The second step in developing ‘image’ is to invent a few hobbies designed to present the prospective leader as steady and responsible. Or, to put it another way, deadly boring. ‘Dan the Man’, therefore likes reading political biographies, which is suitably tiresome, but if that doesn’t persuade the electorate he’s a regular, knitted- sweater wearing dullard, he ramps it up a notch by claiming to like playing – shudder – golf. Job. Done.
‘Mafia Guy’ on the other hand, is said to be keen on cycling and hilariously, given his past record of selling off prime farmland whilst Planning Minister in a previous regime, also claims to ‘love trees’. Quite how this stated ‘amore’ manifests itself is unclear, but given its obvious connotation with climate issues, suggests ‘Mafia Guy’ couldn’t really think of any interests he has in living organisms possessed of self-awareness or indeed, any form of true mobility. No music, no movies, no theatre, no interest in cultural activity at all, it seems. Worse, far worse, no policies.
The issues, such as they are, on which each candidate is spruiking are, in order of import: crime, transport, infrastructure, crime and crime.
Both parties, running scared like pigs from a gun fired by the Murdoch press, the true drivers of Victorian political policy, are toeing the hang and flog ’em line beloved of reactionaries worldwide, promising mandatory sentencing and tougher bail conditions, despite the fact that, firstly, both have failed in the past and secondly – significantly you might imagine – crime in Victoria is actually falling.
No matter, don’t let the facts get in the way of a good scaremongering. The net result of this blatant form of manipulation is the fact that, according to the Productivity Commission, Victoria is now officially the “most fearful state” in the nation, with a significant number of people reporting that they “feel unsafe at home”.
Instead of being bad news, this is tasty catnip to politicians of every hue, especially those with no notion of leadership or strategy and both Andrews and Guy have hitched up their wagons and formed a inward-looking circle. “Trust us”, they say, “we’ll come down hard on crime, build new prisons, lock ’em up, throw away the key and worry about finding it later.” Much later.
TRUE OPINION: Be Afraid! The Politics of Fear
What they don’t say, naturally enough, is that this strategy is expensive, ineffective and has been unilaterally discounted by almost every first world nation in the world and, indeed, some of the ones in the second and third division.
What do responsible people do when faced with moral panic, real or imagined? They re-assure, calm, deal with it in a rational compassionate manner.
What don’t they do? Inflame the anxiety. Sound the alarm. Frighten everyone bit more, in the hope it’ll lead to endorsement.

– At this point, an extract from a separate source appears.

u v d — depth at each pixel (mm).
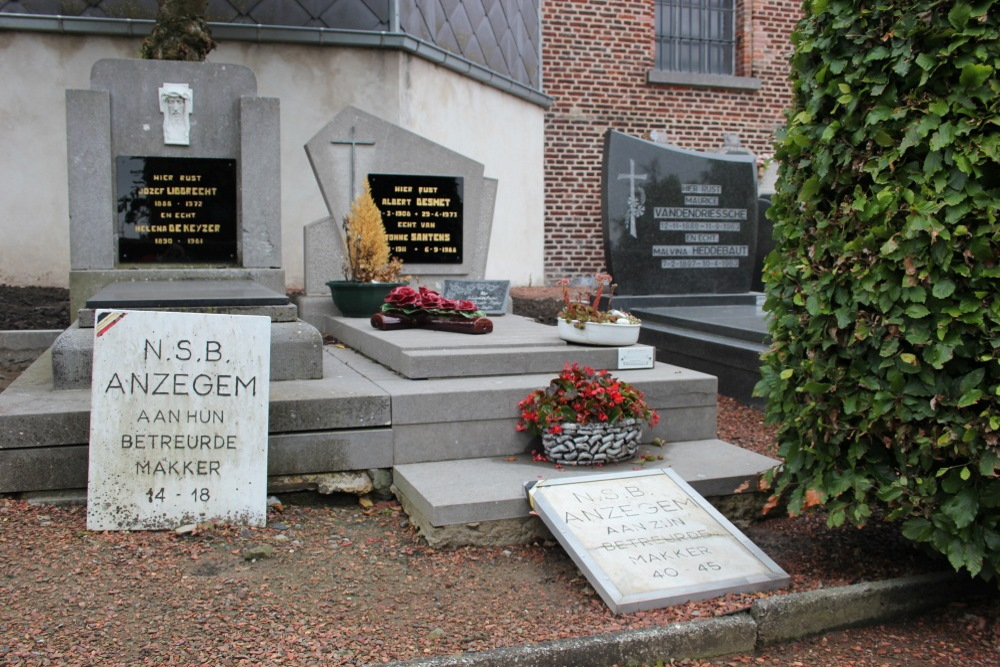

A classic – i.e – very old – British sitcom called Dad’s Army used to feature a character by the name of Corporal Jones whose response to any emergency was to issue up the cry, ‘don’t panic’, whilst simultaneously running around in a state of blind agitation, thereby ramping up the level of ‘panic’ to somewhere around eleventy-stupid.
Tragically for the voters of Victoria, it seems Daniel Andrews and Matthew Guy, the two-man battalion of the Dad’s Army in the running for the title of State Premier are every bit as reactive, not to mention hapless, ineffectual and ludicrously comic. ‘Thank you very much’, one or the other will say come Saturday, ‘I’m here all week’. Except, in truth, they’ll be here for four – count ’em – years. Not really that funny after all, is it?